American - Novelist | 1953 -
The city - as the theater of experience, the refuge, the hiding place - has, in turn, been replaced by an abstraction, the fast lane. In the fast lane, the passive observer reduces everything - streets, people, rock lyrics, headlines - to landscape. Every night holds magical promises of renewal. But burnout is inevitable, like some law of physics.
Darryl Pinckney
ExperiencePeopleCityLawNight
In the years after World War I, blacks began to migrate to the North and its imagined freedoms in great numbers - 'Russian' came to mean a black who had rushed from the South.
GreatWarWorldBlackNumbersMean
When I was in high school, I looked for the black presence in a British historical tradition - before too much slavery and empire - that would not cost me my self-respect.
SchoolMeSlaveryHigh SchoolBlack
Frederick Douglass had charged the air with rebellion and redemption, and these in turn had supported him in the heat of abolitionism. But the atmosphere changed to one of repression after the Civil Rights Act of 1875.
RedemptionCivil RightsHeatTurn
The nameless loser in Jay McInerney's 'Bright Lights, Big City' is going to the dogs like a gentleman. He is too smart to blame anyone for the impasse he has come to, hip enough to know he does not know enough, too sophisticated to masquerade as an anti-hero.
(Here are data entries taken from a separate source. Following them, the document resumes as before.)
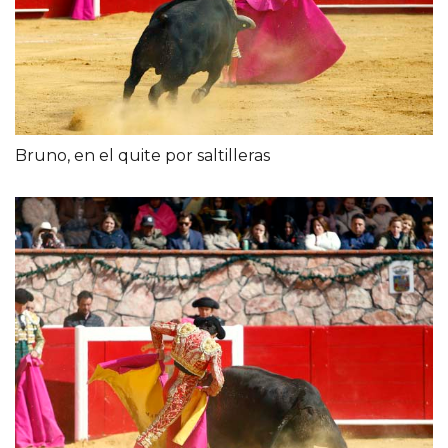
Bruno, en el quite por saltilleras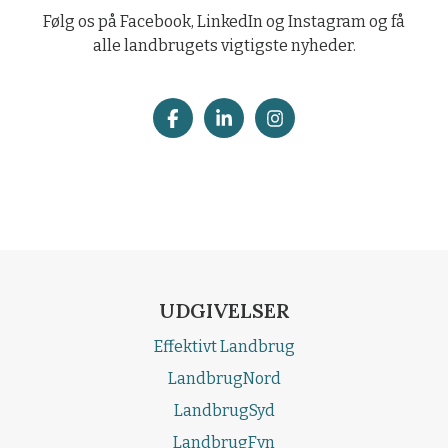
Følg os på Facebook, LinkedIn og Instagram og få
alle landbrugets vigtigste nyheder.
UDGIVELSER
Effektivt Landbrug
LandbrugNord
LandbrugSyd
LandbrugFyn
SmartCityBlameGentlemanEnough
Once upon a time, I was morbidly sensitive about the impertinence born of sociology. Taxi drivers would not stop for me after dark; white girls jogged to keep ahead of my shadow thrown at their heels by the amber street lamps. Part of me didn't blame them, but most of me was hurt.
TimeShadowMeBlameHurtDark
The history of blacks is complicated, fragmented, disturbing to contemplate - not a neat trail of challenges met or of felled trees blocking the path to the mountain top.
HistoryPathMountainChallengesTop
When writing on black life, whites have often been unwelcome, usually called upon to give witness or hauled in as the accused.
LifeWritingBlackGiveBeenOften
Jean Toomer is a phantom of the Harlem Renaissance. Pick up any general study of the literature written by Afro-Americans, and there is the name of Jean Toomer. In biographies and memoirs of Harlem Renaissance figures, his name is invoked as if he had been one of the sights along Lenox Avenue.
NameLiteratureStudyRenaissanceUp
'High Cotton' is more conscious of class than 'Black Deutschland.'
BlackClassMoreCottonHighThan
I wrote 'Black Deutschland' very quickly one summer, probably because I had a lot of it in pieces and fragments sitting around over the years as false starts or notes.
BlackSummerSittingOverYears
I know black kids who don't even know any other black kids except their cousins. And that's enough. You wouldn't look at these kids and say that they are Uncle Toms or self-hating or fleeing or trying to be white, given the culture in which they live, which is very natural to them as kids.